### Stored data
• • • • • • •
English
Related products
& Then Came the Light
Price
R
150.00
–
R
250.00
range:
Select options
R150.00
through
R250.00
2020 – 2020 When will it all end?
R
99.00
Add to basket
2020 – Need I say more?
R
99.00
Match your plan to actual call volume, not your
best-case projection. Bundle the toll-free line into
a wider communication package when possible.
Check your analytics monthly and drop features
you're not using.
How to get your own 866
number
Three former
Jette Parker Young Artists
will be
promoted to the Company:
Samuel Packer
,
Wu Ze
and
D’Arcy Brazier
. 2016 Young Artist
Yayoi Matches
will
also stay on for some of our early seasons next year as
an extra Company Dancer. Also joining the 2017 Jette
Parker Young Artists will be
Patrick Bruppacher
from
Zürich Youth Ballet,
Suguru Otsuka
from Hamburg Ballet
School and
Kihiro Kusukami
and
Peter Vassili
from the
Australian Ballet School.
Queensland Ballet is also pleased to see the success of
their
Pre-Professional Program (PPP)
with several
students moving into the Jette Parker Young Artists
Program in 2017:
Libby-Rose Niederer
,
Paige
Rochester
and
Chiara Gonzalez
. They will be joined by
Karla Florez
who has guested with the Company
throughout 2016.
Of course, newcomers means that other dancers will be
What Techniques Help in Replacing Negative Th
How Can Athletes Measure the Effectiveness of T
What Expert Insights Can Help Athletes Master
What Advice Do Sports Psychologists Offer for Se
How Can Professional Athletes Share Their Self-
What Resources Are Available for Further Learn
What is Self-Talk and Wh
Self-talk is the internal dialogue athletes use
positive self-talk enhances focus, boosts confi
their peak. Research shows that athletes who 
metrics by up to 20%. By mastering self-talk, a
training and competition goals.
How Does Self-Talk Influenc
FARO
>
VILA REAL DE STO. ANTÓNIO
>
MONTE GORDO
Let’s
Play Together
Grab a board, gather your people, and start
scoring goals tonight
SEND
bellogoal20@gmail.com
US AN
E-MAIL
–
• • • • • • •
### Problem details
Reproduce the entries word for word, from their first line up to and including the line that contains "a wider communication package when possible.".

### Answer space
English
Related products
& Then Came the Light
Price
R
150.00
–
R
250.00
range:
Select options
R150.00
through
R250.00
2020 – 2020 When will it all end?
R
99.00
Add to basket
2020 – Need I say more?
R
99.00
Match your plan to actual call volume, not your
best-case projection. Bundle the toll-free line into
a wider communication package when possible.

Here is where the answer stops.